そこで今日は、『1人でできる子が育つ テキトー母さんのすすめ』の著者の立石美津子が“高尚な教育ポリシーが子どもの自主性を奪う”についてお話します。
■「高尚な教育ポリシー」は子どもでなく親のため?
テレビで子育てに関するインタビューを聞いていて、ちょっと疑問に思うことがあります。
--どんな子どもに育ってほしいですか?
「人に“迷惑をかけない子”に育ってほしい」
「どこへ出しても恥ずかしくない子ども”に育ってほしい」
更に 「私よりビックなってほしい。私が果たせなかった夢を果たしてほしい」
確かに高尚なポリシーかもしれません。でも、そのママさんの腕の中でスヤスヤ眠る天使を見て、筆者は「ああ、可哀想に。あの子たちは自分のために生きられないんだなあ」と呟いています。
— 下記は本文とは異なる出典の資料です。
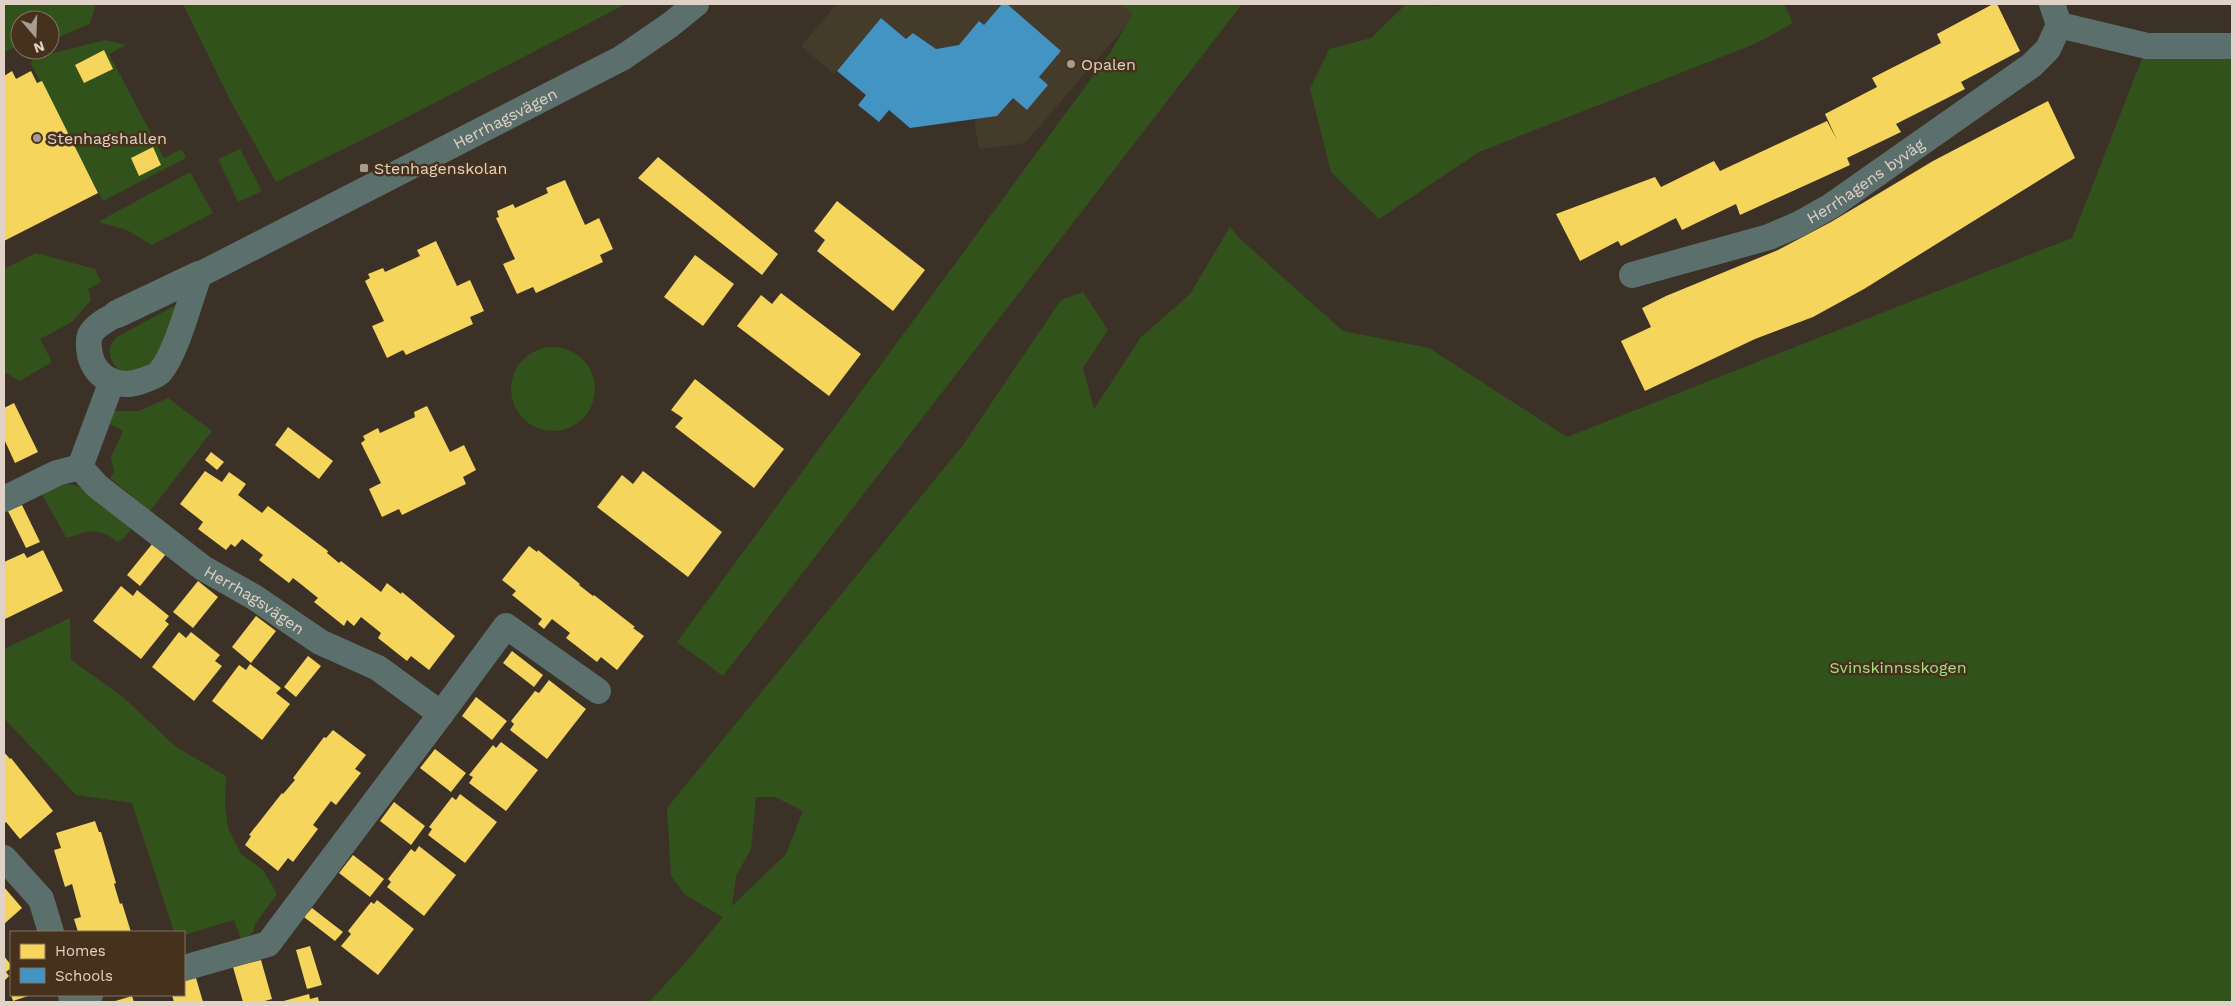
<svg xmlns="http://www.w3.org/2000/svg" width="2236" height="1006" font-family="'Work Sans',sans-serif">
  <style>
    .education { fill: #443b2a }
    .green { fill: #32521b; fill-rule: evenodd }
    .homes { fill: #f6d55c }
    .schools { fill: #4393c3 }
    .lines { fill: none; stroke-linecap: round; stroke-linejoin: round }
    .street { stroke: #5b706d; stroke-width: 26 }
    .secondary { stroke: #5b716c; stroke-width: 28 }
    .poi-dot { fill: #a79a8e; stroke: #46311c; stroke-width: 2 }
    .labels { text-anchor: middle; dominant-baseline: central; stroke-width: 5; stroke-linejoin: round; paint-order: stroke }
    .poi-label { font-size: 16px; fill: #e0d2c6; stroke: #46311c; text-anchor: start }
    .street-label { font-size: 16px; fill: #e0d2c6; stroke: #46311c }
    .park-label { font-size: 16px; fill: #a2e082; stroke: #46311c }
  </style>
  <rect width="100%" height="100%" fill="#3c3126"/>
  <path class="education" d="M 837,4 L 1002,4 L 984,25 L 959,45 L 936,49 L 914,33 L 906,39 L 881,18 L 834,74 L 801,46 Z
    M 1007,4 L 1145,4 L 1025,143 L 979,149 L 974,119 L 997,116 L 1013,98 L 1048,85 L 1039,77 L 1061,51 Z"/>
  <path class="green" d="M 7,4 L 96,4 L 90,24 L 61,36 L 50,36 L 50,20 L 20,20 L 20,45 L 4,52 L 4,7 Z
    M 183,4 L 626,4 L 380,131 L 276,182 L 230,100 Z
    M 1120,4 L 1242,4 L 723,676 L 677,642 L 1110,53 L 1133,13 Z
    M 1406,4 L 1439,6 L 1440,4 L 1784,4 L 1793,23 L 1757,43 L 1479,152 L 1379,219 L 1331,172 L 1310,89 L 1329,49 L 1371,38 Z
    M 105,40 L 126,45 L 109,54 L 164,158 L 182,149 L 186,158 L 103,201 L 31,64 L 33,58 Z
    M 2147,46 L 2232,47 L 2232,1002 L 649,1002 L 687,961 L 723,917 L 685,895 L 671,876 L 667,808 L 963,445 L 1061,300 L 1083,292 L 1108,330 L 1083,368 L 1094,409 L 1141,337 L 1190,294 L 1230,227 L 1239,238 L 1343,331 L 1429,348 L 1567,437 L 2072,238 ZM 756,797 L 775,797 L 803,811 L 786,854 L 732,906 L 736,876 L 751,849 Z
    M 240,149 L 262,191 L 238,202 L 218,159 Z
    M 190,172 L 213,213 L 152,245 L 127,230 L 98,222 Z
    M 36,253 L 95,269 L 101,282 L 88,289 L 91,300 L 72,322 L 40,339 L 52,362 L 20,381 L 4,372 L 4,269 Z
    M 174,306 L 177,307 L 154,363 L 123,373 C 110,364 104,349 117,337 Z
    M511 389a42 42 0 1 1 84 0a42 42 0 1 1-84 0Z
    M 168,398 L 212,431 L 150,511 L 110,478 L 114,472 L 111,457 L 123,431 L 108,423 L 113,411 L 139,411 Z
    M 67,484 C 89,485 115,513 133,527 L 123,539 L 117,542 C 108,533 95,529 82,533 C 76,535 72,538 66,537 L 41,493 Z
    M 70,618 L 71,660 L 123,697 L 176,747 L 226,776 L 225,806 L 228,828 L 241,854 L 263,870 L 277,894 L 255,924 L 254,931 L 242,942 L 234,920 L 184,935 L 184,932 L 174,932 L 132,803 L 76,795 L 4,718 L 4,649 Z"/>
  <path class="homes" d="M 1993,4 L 1997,4 L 2020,51 L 1961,82 L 1965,89 L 1896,124 L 1901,132 L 1847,158 L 1850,165 L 1740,215 L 1736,204 L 1682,230 L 1676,218 L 1621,246 L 1618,241 L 1580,261 L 1556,214 L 1655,177 L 1661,187 L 1714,161 L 1720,171 L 1827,121 L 1837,140 L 1825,114 L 1877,87 L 1872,78 L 1941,43 L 1937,34 Z
    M 104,50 L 113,69 L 84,83 L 75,65 Z
    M 12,71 L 16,79 L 31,71 L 37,83 L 42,81 L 98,193 L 4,241 L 4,76 Z
    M 2048,101 L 2075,158 L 1864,289 L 1813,317 L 1755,339 L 1645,391 L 1621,341 L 1651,327 L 1642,308 L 1666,296 L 1778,250 L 1831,222 L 1933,161 Z
    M 153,147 L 161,165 L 139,176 L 131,158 Z
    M 658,157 L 778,254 L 762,275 L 638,178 Z
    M 565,180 L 585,225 L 599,218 L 613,249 L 600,255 L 603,262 L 536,293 L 533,287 L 517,294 L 503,264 L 515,259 L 496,218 L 499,217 L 497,211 L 513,204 L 515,208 L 548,193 L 546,188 Z
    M 837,201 L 925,270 L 893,311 L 817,251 L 825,240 L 814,231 Z
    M 436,241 L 457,286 L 470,280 L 484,311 L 470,317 L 473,324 L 406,355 L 403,350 L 387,358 L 372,326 L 384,321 L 365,281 L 370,278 L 368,274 L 383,268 L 385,272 L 420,256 L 417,250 Z
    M 695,255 L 734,284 L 703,326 L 664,297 Z
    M 781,293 L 861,354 L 829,396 L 737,326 L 761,295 L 772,304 Z
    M 695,379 L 784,449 L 754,488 L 675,427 L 683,418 L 671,410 Z
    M 14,403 L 38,452 L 15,463 L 4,439 L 4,408 Z
    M 427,406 L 450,452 L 464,445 L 476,470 L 463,477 L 466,484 L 402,515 L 399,509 L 382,517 L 369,489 L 381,483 L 361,443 L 365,440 L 363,436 L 378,428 L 380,433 L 415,417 L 414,412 Z
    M 288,427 L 333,461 L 319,479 L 275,445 Z
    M 211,452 L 224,462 L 217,470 L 205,460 Z
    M 205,471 L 222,482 L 229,472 L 246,484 L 238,495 L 262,513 L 268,506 L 328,551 L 327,553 L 339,563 L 341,561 L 381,592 L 387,583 L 401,594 L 402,592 L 455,636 L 429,670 L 411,656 L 407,661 L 378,638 L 381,633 L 361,617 L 354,626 L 347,620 L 344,626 L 314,602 L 318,598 L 302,585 L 293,578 L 289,583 L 259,560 L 263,555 L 242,539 L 235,547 L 231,544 L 226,550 L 198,529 L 203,522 L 180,504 Z
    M 643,471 L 722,532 L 688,577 L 597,507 L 622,475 L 633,484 Z
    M 22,505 L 40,542 L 26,548 L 8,511 Z
    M 153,543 L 166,554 L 140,586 L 127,575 Z
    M 529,546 L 537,552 L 538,550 L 580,584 L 579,585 L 593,596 L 594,595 L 635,627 L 633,628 L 644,636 L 617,670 L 601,657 L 597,662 L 566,638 L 570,633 L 552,619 L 544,629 L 538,624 L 542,619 L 512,595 L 516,591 L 502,580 Z
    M 43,550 L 63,591 L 5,619 L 4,562 L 24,553 L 27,558 Z
    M 198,581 L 218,597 L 193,628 L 173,612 Z
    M 121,586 L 133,596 L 137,590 L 169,616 L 165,621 L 169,624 L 141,659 L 93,621 Z
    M 256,616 L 276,631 L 251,663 L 232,647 Z
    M 179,632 L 186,638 L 191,632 L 220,655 L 215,661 L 222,666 L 194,701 L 152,667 Z
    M 512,651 L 543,675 L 534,687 L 503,663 Z
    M 308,656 L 321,666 L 296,697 L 284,687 Z
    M 250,664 L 281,688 L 276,693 L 290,704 L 262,740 L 212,701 L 239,665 L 246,670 Z
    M 549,680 L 586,709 L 547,759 L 510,730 L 514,724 L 511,721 L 535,691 L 539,693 Z
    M 476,697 L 507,721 L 492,740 L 462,716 Z
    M 333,730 L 366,755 L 355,769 L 361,773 L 336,805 L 331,801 L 313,825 L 318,829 L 293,862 L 288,858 L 278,871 L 245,845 L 251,836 L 249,835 L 282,793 L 283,794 L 295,780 L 293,778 L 324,737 L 326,738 Z
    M 501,742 L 538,770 L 506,811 L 469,783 L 473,777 L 469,775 L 493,745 L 496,748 Z
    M 435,749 L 466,773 L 451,792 L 420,768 Z
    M 4,752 L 10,759 L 11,758 L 53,811 L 20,839 L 6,822 L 4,824 Z
    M 460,794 L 497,822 L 465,863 L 428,835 L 432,829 L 429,827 L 452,797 L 456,800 Z
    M 394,802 L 425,826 L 411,845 L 380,821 Z
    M 95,821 L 99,832 L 101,832 L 116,883 L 114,884 L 120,904 L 122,903 L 131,932 L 78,932 L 74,919 L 81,917 L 72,884 L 65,887 L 54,850 L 61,848 L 56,833 Z
    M 419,846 L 456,875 L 424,916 L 387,887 L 391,882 L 388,879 L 411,849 L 415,852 Z
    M 353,855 L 384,879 L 370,897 L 339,873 Z
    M 4,887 L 22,908 L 4,924 Z
    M 377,900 L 414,929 L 378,975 L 341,946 L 351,934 L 348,931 L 371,902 L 374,904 Z
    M 312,908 L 343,932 L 335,941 L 304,917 Z
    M 310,946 L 322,985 L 307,989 L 296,950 Z
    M 4,956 L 11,965 L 11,968 L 6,972 L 9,976 L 4,981 Z
    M 261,960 L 272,999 L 261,1002 L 243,1002 L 233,967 Z
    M 196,978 L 203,1002 L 174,1002 L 172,995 L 184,995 L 184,981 Z
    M 309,994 L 310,999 L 318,997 L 319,1002 L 280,1002 Z
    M 11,995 L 31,995 L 13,1001 Z
    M 132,996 L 134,1002 L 112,1002 Z"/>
  <path class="schools" d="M 1002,4 L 1007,4 L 1061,51 L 1039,77 L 1048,85 L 1027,110 L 1013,98 L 997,116 L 910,128 L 889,110 L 879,122 L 858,105 L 866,95 L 837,71 L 881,18 L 906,39 L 913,33 L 936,49 L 959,45 L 979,21 L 984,25 Z"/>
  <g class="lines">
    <g class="street">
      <path d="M 2059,25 L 2147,46 L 2232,46"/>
      <path id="s1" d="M 1632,275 L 1769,237 L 1799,224 L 1831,206 L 2032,65 L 2048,49 L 2059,25 L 2052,4"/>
      <path id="s2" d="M 117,314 C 108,319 95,325 90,335 C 88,340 89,349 90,355 C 96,380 121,390 144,380 C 149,378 157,376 160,372 C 176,354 190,300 199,275 L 622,58 L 670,25 L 696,4"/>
      <path id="s3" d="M 80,467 L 97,486 L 203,568 L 254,597 L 320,642 L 378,668 L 441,714 L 268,944 L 184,968"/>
      <path d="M 4,499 L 57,473 L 80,467 L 112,381"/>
      <path d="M 441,714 L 506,626 L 598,691"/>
      <path d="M 4,858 L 41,899 L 51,932"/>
      <path d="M 71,995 L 72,1000 L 90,995"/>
    </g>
    <path class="secondary" d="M 117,314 L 199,275"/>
  </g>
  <g class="poi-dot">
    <circle cx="1071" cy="64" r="5"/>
    <circle cx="37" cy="138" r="5"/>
    <rect x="359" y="163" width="10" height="10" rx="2.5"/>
  </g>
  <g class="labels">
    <g class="poi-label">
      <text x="1081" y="64">Opalen</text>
      <text x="47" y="138">Stenhagshallen</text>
      <text x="374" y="168">Stenhagenskolan</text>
    </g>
    <g class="street-label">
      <text stroke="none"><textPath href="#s2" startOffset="590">Herrhagsvägen</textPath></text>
      <text stroke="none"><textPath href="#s1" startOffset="254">Herrhagens byväg</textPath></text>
      <text stroke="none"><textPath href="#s3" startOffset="220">Herrhagsvägen</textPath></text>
    </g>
    <g class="park-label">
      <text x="1898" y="667">Svinskinnsskogen</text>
    </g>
  </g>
  <rect width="2236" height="1006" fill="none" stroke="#e0d2c6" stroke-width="10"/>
  <rect x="10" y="931" width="175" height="65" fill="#46311c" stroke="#847160"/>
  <rect x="20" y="944" width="25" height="15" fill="#f6d55c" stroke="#847160"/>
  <text x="55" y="956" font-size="15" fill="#e0d2c6">Homes</text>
  <rect x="20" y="968" width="25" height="15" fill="#4393c3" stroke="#847160"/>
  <text x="55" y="981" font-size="15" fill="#e0d2c6">Schools</text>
  <g transform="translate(35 35) rotate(161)"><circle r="24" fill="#46311c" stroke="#847160"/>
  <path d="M0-4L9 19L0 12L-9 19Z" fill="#a79a8e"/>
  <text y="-8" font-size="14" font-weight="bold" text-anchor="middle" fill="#e0d2c6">N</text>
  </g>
</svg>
あの子たちが言葉を喋れたら、こう言うかもしれません。
「私はあなたの期待に応えるためだけに、この世に生まれてきたのではない!」と……。
■「人に迷惑をかけない」ポリシーの是非
「人に“迷惑をかけない子”に育ってほしい」、確かにその気持ちはわかります。
でも、よく考えてみたら、子どもは生まれたときから親の手を煩わせるものです。
例えば、親が睡眠不足になることなんかお構いなしに、3時間おきに母乳をねだります。日中も大人の都合やペースをよそに泣いて欲求を訴えてきます。
そんなことを考え出すと、子どもが“人に迷惑をかける”のは至って自然。だから「迷惑をかけてはいけない」と、最優先課題として掲げることはないのです。
実際、大人子ども関係なく“人に迷惑かけない人”っているんでしょうか。
人に迷惑をかけたり、かけられたり、そして相手を助けたり助けられたりしながら、人として成長していきます。